Data Project

Explore your interests

The idea of this project is for you to find data and do something interesting with it that relates to the skills you have developed in this course.

The project is intentionally open ended- this is an opportunity for you to explore your interests, through using techniques or technologies that branch off those that were introduced in this class, datasets related to problems you face in your career or that you are curious about, or both.

A great project will demonstrate a complete “Data Science Workflow”, such as the one introduced at the beginning of the textbook, starting from multiple distinct datasets from public sources (if you have a private dataset that you want to use you may discuss that with me), data tidying, exploratory data analysis, cleaning, hypothesis generation, and lastly modeling. This course has not focused on modeling and the mathematical sophistication of your model will not factor heavily in your evaluation, but by this point in the semester you will have been exposed to enough modeling techniques in other courses to incorporate models within your project.

The output of your project should software that allows me to reproduce your work and a research report which describes what you did with the data and your findings, which could be contained within a github repository. You will also present your project in a short presentation in the final week of the semester.

Project Proposal

The first step of your project is to submit an initial proposal, which will help to ensure that your project is both worthwhile and feasible in the time frame of the last half of the semester. Your proposal should describe the area that you are interested in (and if you have a specific question already you can describe that too), the datasets you are going to use, and your data analysis plan. Your proposal should be a maximum of 2 pages (excluding figures and references), and should include three sections (each with target length 1-2 paragraphs):

  • Section 1 - Introduction: The introduction should describe the motivation for your project, the subject matter area of your dataset, and any general research questions you may already have.

  • Section 2 - Data: At the time of submitting the proposal you should have already identified some datasets that you plan to use in your analysis. Give a quick description of those datasets here, describe where the data can be found, the number of variables and observations, and/or the output of the glimpse() or skim() functions on the data.
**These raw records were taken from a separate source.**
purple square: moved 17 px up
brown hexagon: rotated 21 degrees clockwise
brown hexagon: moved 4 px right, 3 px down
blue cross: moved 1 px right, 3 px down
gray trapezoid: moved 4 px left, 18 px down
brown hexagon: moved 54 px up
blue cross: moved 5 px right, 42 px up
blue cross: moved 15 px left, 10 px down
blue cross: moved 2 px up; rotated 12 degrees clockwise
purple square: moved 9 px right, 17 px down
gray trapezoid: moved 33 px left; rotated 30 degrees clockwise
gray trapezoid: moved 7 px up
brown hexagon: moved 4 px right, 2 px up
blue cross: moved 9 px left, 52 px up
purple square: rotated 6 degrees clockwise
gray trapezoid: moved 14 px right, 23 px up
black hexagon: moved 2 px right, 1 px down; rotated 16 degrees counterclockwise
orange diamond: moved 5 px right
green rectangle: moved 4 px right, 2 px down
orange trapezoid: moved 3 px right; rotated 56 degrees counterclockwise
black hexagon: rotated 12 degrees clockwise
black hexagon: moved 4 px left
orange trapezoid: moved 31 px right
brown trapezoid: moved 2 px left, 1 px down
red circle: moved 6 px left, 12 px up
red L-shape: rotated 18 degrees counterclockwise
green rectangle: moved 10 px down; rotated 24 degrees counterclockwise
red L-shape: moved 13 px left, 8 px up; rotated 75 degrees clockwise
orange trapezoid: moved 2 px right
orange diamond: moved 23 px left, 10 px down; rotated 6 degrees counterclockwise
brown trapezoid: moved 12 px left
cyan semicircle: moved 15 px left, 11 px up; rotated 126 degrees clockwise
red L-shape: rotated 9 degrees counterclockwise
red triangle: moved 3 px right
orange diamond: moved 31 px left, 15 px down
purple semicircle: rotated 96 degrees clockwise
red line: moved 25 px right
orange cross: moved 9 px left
  • Section 3 - Data analysis plan: Describe your initial approach to analyzing your data. How will your datasets need to be processed in for your to make use of all of them in the analysis? Which sort of comparisons do you plan to make in your exploratory data analysis (you can share early visualizations of this is you have them)? What statistical methods do you think are appropriate to address the questions that motivated your interest?

The proposal is preliminary, and you can include additional data or a different analysis as needs require.

Heilmeier's Questions

When writing proposals, I’ve found the following set of considerations, called “Heilmeier's Questions”, to be helpful to consider. Although this is just a short project, you might find them helpful as well, and useful for formulating future projects and proposals that you might have to complete. These questions were developed by Dr. George Heilmeier, who was the director of DARPA from 1975-1977. Heilmeier said that every proposal to DARPA needed to answer these questions clearly and completely in order to receive funding:

  1. What are you trying to do? Articulate your objectives using absolutely no jargon. What is the problem? Why is it hard?
  2. How is it done today, and what are the limits of current practice?
  3. What is new in your approach, and why do you think it will be successful?
  4. Who cares?
  5. If you’re successful, what difference will it make? What applications are enabled as a result?
  6. What are the risks?
  7. How much will it cost?
  8. How long will it take?
  9. What are the midterm and final “exams” to check for success? How will progress be measured?